Banks involved in the initiative include BNP Paribas, Commerzbank, ING, Standard Chartered, DNB and OP Financial Group.

For now, the Marco Polo project’s focus is on risk mitigation, payables finance and receivables finance, according to a statement from the group. However, the initiative hopes to expand during the current calendar year to “include additional banks and third-party service providers, such as credit insurers, ERP and logistics providers,” the statement said. 

The banks participating in the Marco Polo initiative see important opportunities for making trade finance more efficient and reliable using blockchains and distributed ledgers. Lasse Meholm, head of blockchain and distributed ledger strategy at DNB, said in an interview that blockchain technology offers “a wide range of advantages over traditional technology” for trade finance, including more stability as a result of the distributed nature of nodes and data, as well as the security provided by having a single source of truth in the blockchain. 

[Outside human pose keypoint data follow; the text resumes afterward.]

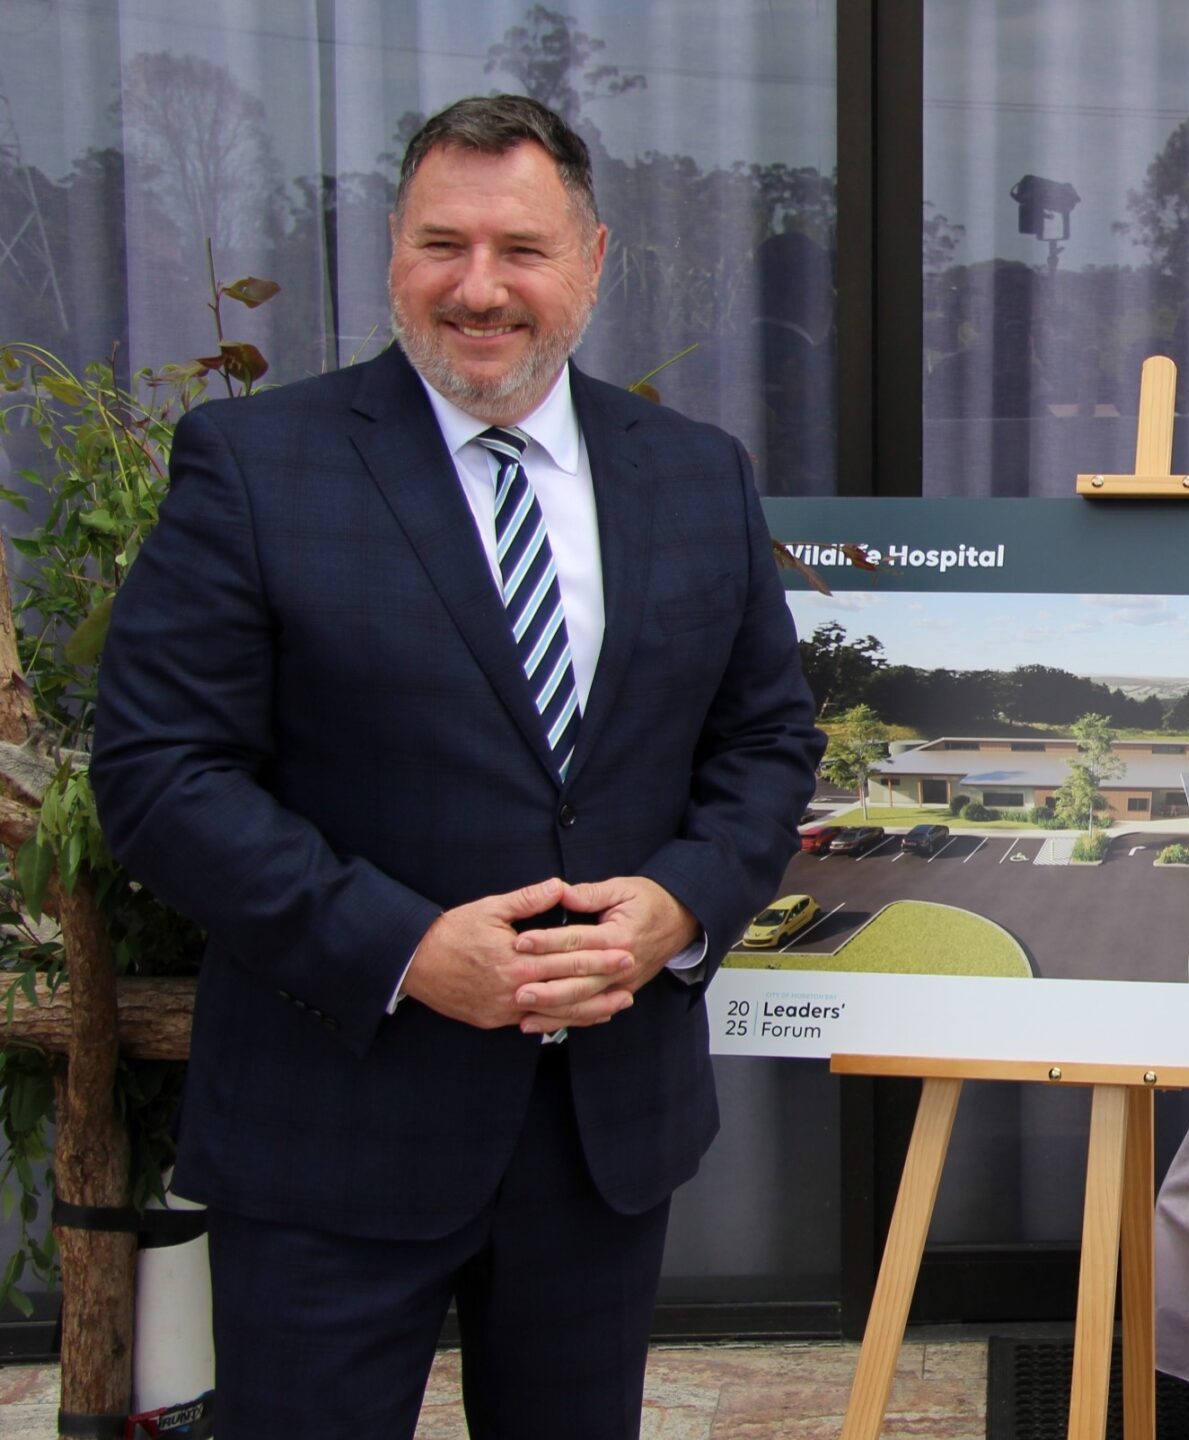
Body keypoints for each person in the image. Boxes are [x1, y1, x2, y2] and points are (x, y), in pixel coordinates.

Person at [89, 94, 823, 1437]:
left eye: (521, 249)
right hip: (334, 1127)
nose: (478, 288)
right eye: (443, 244)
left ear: (592, 260)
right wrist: (409, 948)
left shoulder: (695, 476)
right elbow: (159, 773)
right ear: (392, 254)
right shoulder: (257, 467)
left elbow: (767, 741)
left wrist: (676, 908)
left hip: (600, 1135)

He added that, using the blockchain, “money becomes programmable, as smart contracts can program payments depending on a large number of dependencies.” Smart contracts enable banks “to create new services for our customers and improve the customer journey,” he said.

Several of the companies involved in the Marco Polo initiative already have significant experience using blockchain technology to address other challenges in the finance industry. Michael Vrontamitis, head of trade, Europe and Americas, at Standard Chartered, told Distributed.com that “we are involved in a number” of blockchain initiatives, adding that “our focus is on solving problems for our clients rather than the technology itself. We worked with one client, for example, with TradeIX and AIG to deliver a receivables solution leveraging blockchain [technology], API and cloud technologies.”

Meholm said that DNB is also involved in several blockchain-related projects, though not all of them have been publicly disclosed to date. He also said that the bank has “increased our focus and budget on blockchains and distributed ledgers over the past six or eight months.”

Michael Spitz, a blockchain specialist and CEO of the Main Incubator at Commerzbank, said that his bank is active in Hyperledger, Ethereum and other blockchain projects.

“Our blockchain projects focus on different parts of the bank value chain,” he said, “from securities issuance over cash on ledger/payments to trade finance.”

Spitz added that in working with Marco Polo, Commerzbank’s “main objective is to explore the benefits of distributed ledger technology for our trade finance offer, so that we can create more sophisticated trade finance solutions with focus on the open account market by connecting the physical and the financial supply chains of our clients.”